My younger sister is a senior in high school and she asked me for help with her calculus homework but I've drawn a blank, can anyone offer any advice for this question?
Find the area between the curves $f(x)= x^2-2$ and $g(x)= 3x+2$.
I vaguely remember this from college but I don't want to tell her the wrong method!
On
First, you should graph the two functions just to get an image of them in your head. Next, set them equal to each other to find the interval (You will use integration). Once you set them equal to one another you'll get that the interval is $0 \leq x \leq 4$. The integral sets up as follows: I'm using S as a symbol to represent integration. S from $-1$ to $4$ of $g(x)-f(x)dx = S$ from $-1$ to $4$ $$ \int_{-1}^{4}(3x+2)-(x^2-2) dx = ((\frac{-x^3}{3})+((\frac{x^2}{2})+4x)$$
From their you can just plug in. I hope this helps!
On
First find the points where the two functions will intersect.
$$x^2-2 = 3x+2 \implies x^2-3x-4=0\implies x=4,-1$$
Now we take the definite integral of the difference of the functions.

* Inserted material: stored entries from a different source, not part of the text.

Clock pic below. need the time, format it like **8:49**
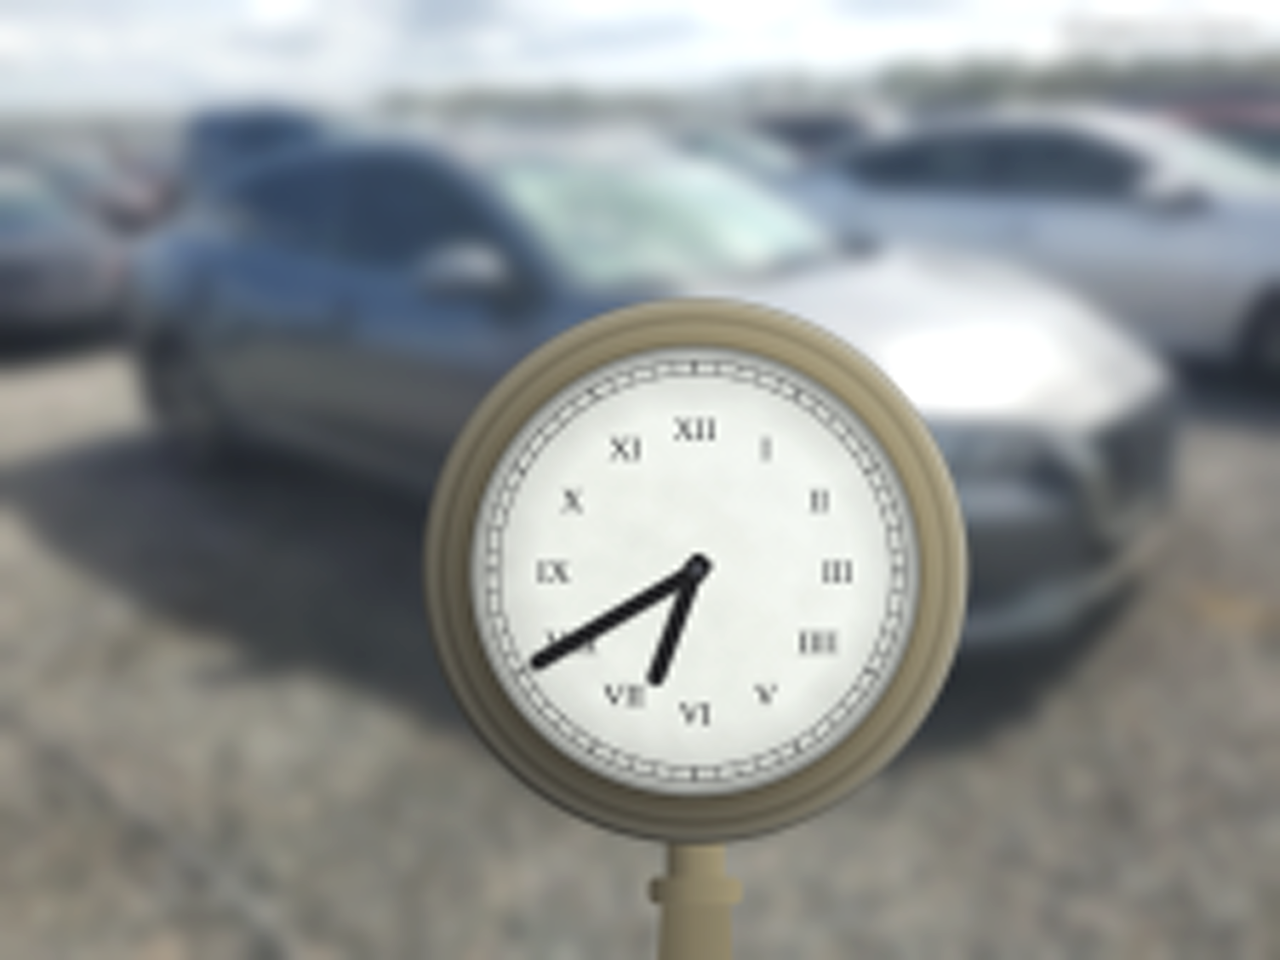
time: **6:40**
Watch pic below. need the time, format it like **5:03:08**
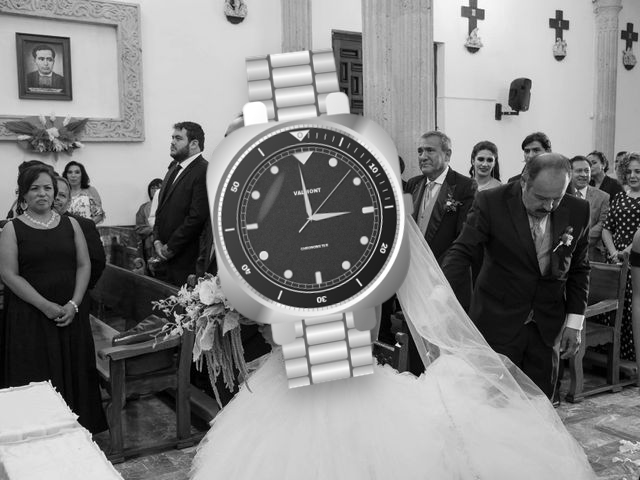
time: **2:59:08**
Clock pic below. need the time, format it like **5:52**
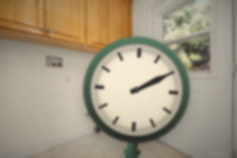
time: **2:10**
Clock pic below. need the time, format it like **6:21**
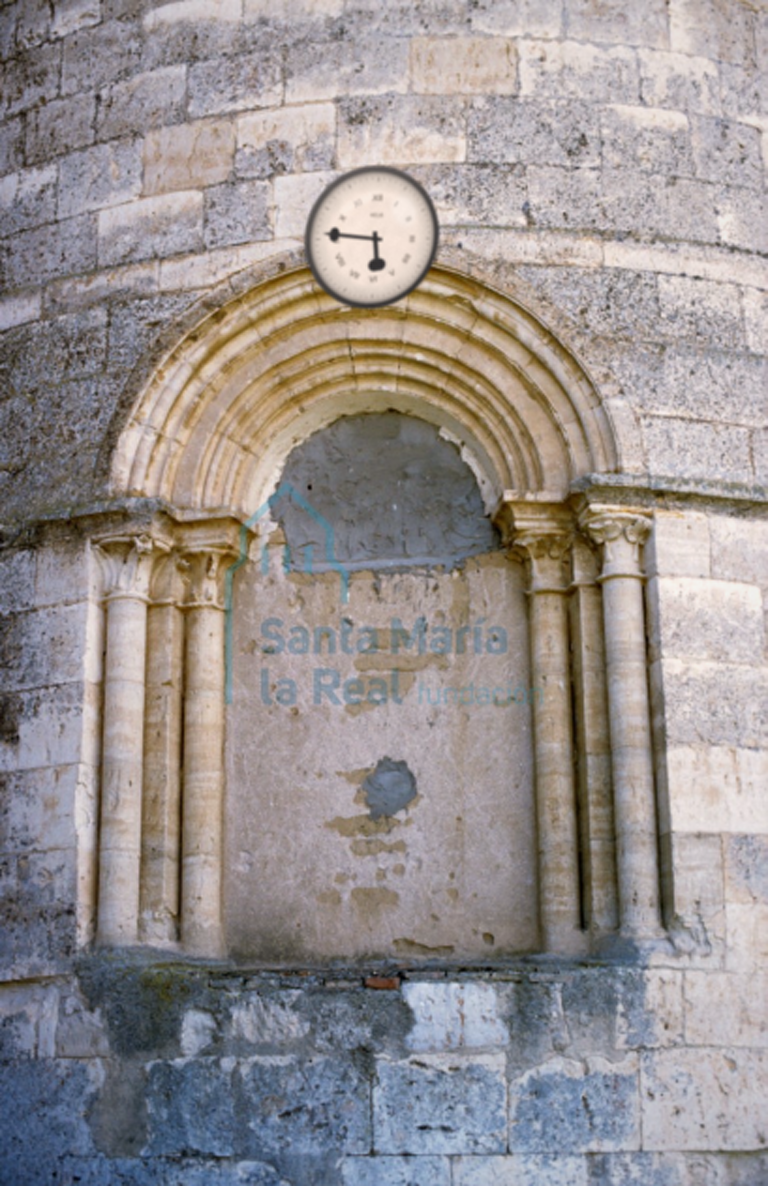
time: **5:46**
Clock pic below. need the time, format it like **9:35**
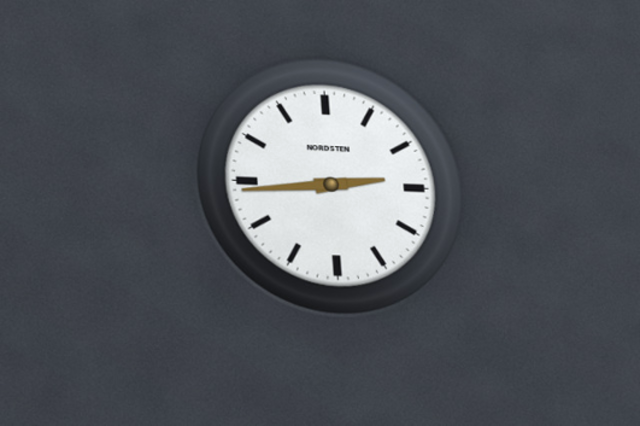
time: **2:44**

$$\int^{4}_{-1}(3x+2) - (x^2-2) \, dx = \left[\frac{3x^2}{2}-\frac{x^3}{3}+4x\right]^4_{-1}=\boxed{\frac{125}6}$$
On
$$A = \int_b^a(g(x)-f(x))dx $$ Where $a$ and $b$ are the points at which the curves intersect where: $$x^2-2 = 3x+2$$ $$x^2-3x-4=0$$ $$(x-4)(x+1) = 0$$ $$x=4,-1$$ So $$A = \int_b^a(g(x)-f(x))dx = \int_{-1}^4 3x+2-x^2+2 = \int_{-1}^43x-x^2+4 = \left[\frac{3x^2}{2}-\frac{x^3}{3}+4x\right]_{-1}^4 = \boxed{\frac{125}{6}}$$
Figure out the intersections of the two curves and then which one is on top and on bottom. The x values of the intersections will be your bounds and you should take the integral of the top curve minus the bottom curve.